#### Text for analysis ####

At no point did I make any claims regarding the trauma involved, except to say, "Is it less disruptive to society? Absolutely." The exact opposite of the position you ascribed to me, in other words.
But trauma and shock are merely side effects of suicide. Symptoms that exist to reflect the awfulness of the event. If a person kills themselves on a deserted island, no one is traumatized or shocked by it, but it is still, factually, a suicide.
I don't see why you're reacting so strongly to a simple clarification in terminology. Or rather, I'm beginning to see why, but I wish I didn't.
That's not entirely honest - you're also trying to argue that having this option is not a good or valid option (you called "debatable") and are trying to steer the conversation by creating a false equivalency between assistance in dying and suicide, which are not the same thing.
I fully agree with your example - someone unaliving themselves on a deserted island committed suicide. Never said they didn't.

####

■ **Explore the material**
**1.** Reproduce the passage of the assisted-dying text starting with "I don't see" and going on through "said they didn't.".
**2.** Carry on the discussion about assisted dying and suicide from its last line, writing the next part of the argument.

#### Extracted entries ####

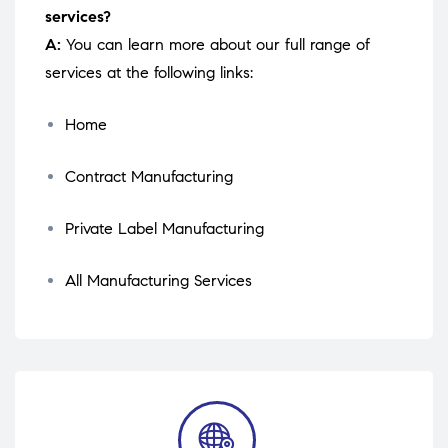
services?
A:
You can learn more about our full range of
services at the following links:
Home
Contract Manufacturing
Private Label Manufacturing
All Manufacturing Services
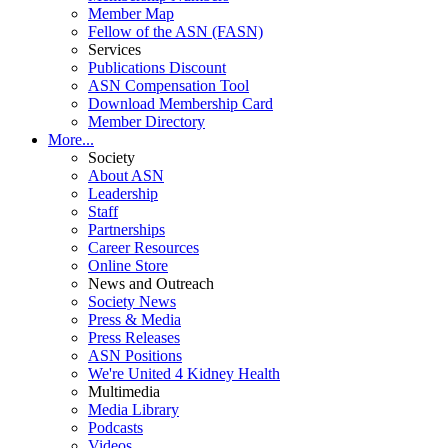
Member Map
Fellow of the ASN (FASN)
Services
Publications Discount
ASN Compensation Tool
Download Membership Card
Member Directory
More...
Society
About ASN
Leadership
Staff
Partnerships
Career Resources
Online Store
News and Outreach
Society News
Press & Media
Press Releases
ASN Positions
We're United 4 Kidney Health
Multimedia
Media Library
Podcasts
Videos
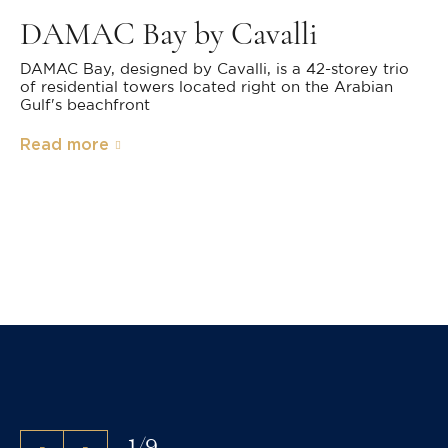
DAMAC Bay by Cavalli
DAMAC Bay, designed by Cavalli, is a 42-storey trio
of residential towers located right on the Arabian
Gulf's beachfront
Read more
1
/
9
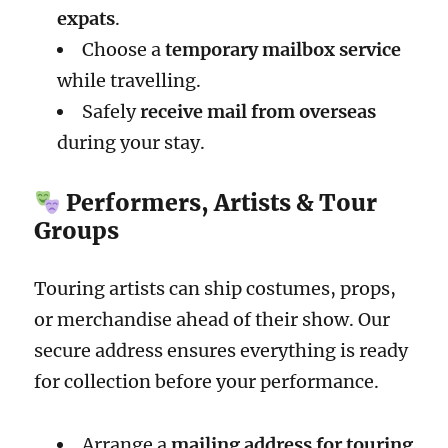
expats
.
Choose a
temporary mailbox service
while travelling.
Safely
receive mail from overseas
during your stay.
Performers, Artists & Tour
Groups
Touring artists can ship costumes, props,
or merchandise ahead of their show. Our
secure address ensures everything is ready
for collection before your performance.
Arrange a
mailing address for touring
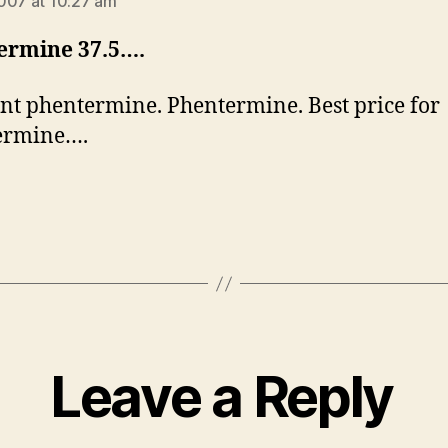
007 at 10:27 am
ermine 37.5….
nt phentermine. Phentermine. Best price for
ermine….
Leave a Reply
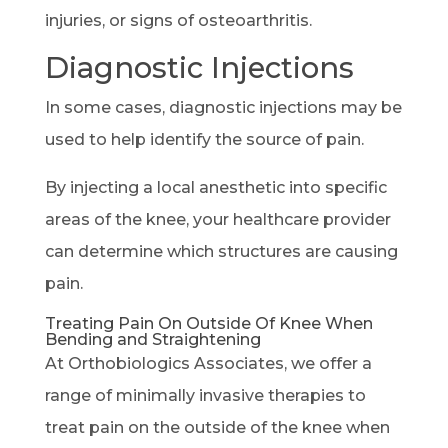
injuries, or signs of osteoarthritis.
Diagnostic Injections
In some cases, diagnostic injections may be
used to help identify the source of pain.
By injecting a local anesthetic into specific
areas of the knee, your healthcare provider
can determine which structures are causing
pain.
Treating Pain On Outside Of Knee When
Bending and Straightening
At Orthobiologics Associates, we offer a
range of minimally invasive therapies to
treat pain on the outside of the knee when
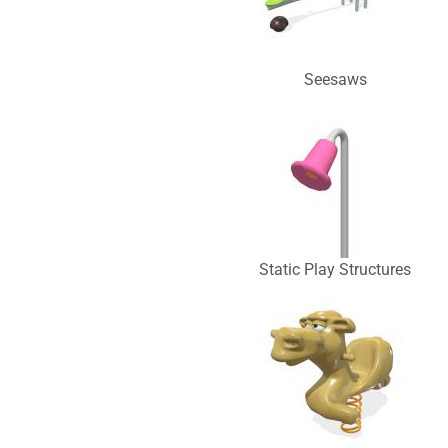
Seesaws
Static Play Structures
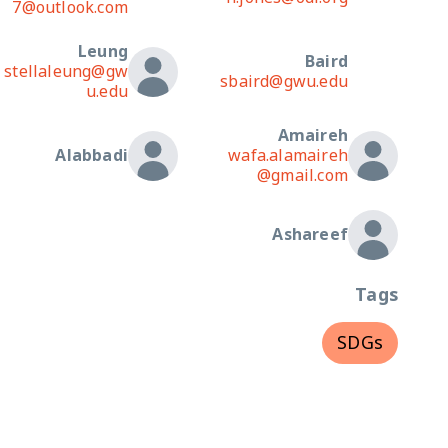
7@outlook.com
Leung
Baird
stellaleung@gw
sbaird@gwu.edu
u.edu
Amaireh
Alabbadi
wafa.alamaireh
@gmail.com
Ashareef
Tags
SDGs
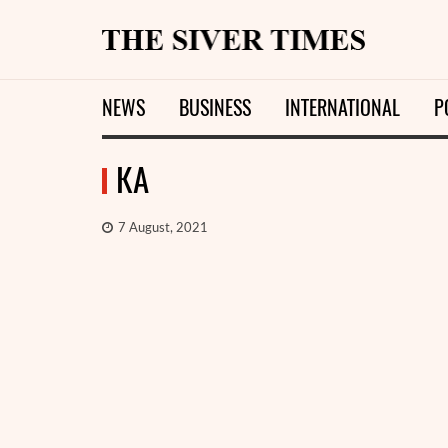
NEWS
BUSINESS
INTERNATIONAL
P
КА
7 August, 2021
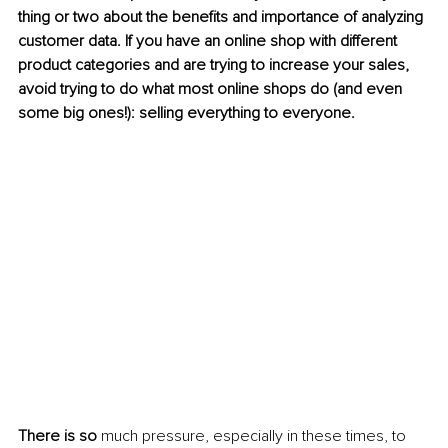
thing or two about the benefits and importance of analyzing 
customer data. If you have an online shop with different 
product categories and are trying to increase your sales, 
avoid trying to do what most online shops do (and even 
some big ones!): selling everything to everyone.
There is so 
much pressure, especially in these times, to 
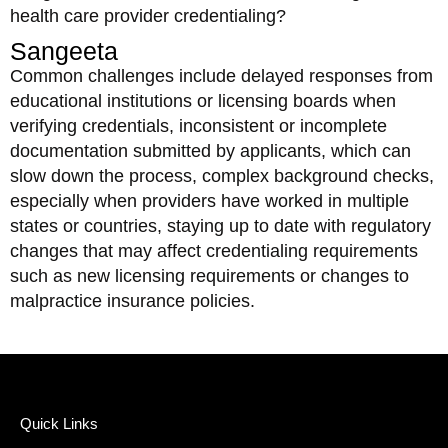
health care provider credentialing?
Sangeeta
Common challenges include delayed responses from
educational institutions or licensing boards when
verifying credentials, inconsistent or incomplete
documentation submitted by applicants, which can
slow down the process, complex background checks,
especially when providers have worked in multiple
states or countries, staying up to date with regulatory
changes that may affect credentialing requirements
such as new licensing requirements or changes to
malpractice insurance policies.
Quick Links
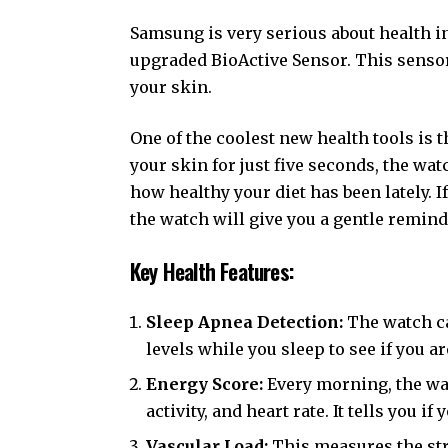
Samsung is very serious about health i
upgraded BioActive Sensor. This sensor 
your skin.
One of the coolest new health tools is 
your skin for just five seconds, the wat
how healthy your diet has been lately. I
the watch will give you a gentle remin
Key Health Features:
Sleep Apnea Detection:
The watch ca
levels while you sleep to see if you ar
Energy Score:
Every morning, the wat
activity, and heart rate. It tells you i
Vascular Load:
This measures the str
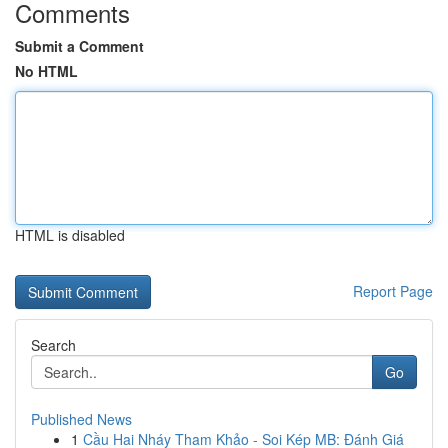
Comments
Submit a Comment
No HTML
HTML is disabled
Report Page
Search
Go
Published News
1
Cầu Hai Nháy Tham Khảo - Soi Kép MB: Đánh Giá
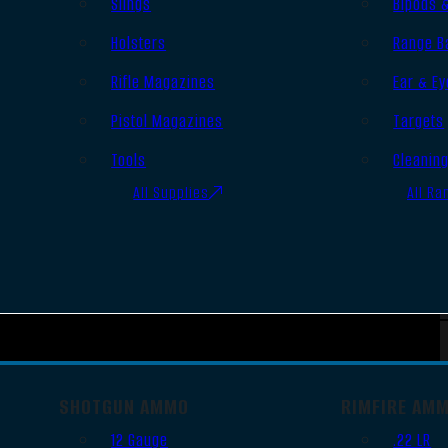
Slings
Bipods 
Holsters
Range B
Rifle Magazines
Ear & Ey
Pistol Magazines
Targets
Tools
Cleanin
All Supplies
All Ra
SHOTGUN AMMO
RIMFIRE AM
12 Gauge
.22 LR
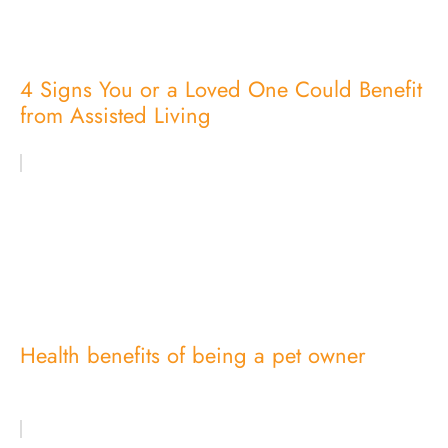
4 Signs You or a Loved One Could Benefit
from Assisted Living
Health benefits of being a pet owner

####
#### Extracted entries ####

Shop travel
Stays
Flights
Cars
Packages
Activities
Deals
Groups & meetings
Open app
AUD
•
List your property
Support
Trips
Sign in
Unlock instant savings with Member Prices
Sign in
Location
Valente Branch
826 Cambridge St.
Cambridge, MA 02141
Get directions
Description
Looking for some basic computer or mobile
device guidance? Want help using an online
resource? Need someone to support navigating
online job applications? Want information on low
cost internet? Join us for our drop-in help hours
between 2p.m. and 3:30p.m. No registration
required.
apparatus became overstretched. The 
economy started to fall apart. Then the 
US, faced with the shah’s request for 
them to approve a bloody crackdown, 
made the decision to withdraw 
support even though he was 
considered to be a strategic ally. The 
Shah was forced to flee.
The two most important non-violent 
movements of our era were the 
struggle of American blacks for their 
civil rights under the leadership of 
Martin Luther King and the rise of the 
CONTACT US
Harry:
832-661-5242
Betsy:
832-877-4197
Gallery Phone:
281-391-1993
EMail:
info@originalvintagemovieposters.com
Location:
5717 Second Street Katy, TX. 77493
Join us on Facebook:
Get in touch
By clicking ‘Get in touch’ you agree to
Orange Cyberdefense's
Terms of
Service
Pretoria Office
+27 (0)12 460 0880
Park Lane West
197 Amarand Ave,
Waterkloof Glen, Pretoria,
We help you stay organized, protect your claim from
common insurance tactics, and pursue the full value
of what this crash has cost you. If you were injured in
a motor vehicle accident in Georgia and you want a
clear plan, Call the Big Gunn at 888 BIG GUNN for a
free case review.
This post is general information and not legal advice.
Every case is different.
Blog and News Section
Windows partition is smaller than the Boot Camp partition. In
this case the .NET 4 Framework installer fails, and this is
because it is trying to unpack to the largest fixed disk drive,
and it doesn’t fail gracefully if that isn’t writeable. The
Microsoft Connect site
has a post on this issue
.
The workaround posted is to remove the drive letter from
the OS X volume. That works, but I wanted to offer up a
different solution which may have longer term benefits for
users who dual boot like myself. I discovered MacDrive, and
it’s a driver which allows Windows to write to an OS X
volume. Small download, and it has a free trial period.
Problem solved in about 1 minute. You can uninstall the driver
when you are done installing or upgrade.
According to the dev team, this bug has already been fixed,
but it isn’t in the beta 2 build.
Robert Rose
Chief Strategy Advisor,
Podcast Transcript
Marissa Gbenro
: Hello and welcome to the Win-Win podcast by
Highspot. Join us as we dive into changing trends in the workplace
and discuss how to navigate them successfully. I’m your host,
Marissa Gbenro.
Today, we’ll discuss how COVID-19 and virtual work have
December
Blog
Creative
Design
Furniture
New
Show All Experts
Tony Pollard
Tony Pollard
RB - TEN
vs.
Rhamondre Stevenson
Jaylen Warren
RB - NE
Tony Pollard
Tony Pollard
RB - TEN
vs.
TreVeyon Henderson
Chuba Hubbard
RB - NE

####

■ **Answers given**
**1.**
I don't see why you're reacting so strongly to a simple clarification in terminology. Or rather, I'm beginning to see why, but I wish I didn't.
That's not entirely honest - you're also trying to argue that having this option is not a good or valid option (you called "debatable") and are trying to steer the conversation by creating a false equivalency between assistance in dying and suicide, which are not the same thing.
I fully agree with your example - someone unaliving themselves on a deserted island committed suicide. Never said they didn't.

**2.**
What I said, and what you're conveniently omitting, is that suicide is an act by an individual, there is no other party to the unaliving. This is not the case in assistance in dying, and there's very good legal reason why we consider these distinct from eachother, and from murder (to your earlier point).
Even if we forget the traumatic angle I brought up earlier, surely you must see the difference between an act that involves one party and an act that involves two parties with express intent and consent.
What you're trying to do is the same as arguing masturbation and sex are the same thing because they end with the same result (orgasm).
What the fuck is "unaliving". Are you saying that unironically? If so, it's staggeringly Orwellian.
No, it's common parlance that attempts to avoid previous words associated with stigma.
Okay, it's fucking ridiculous. And literal Newspeak.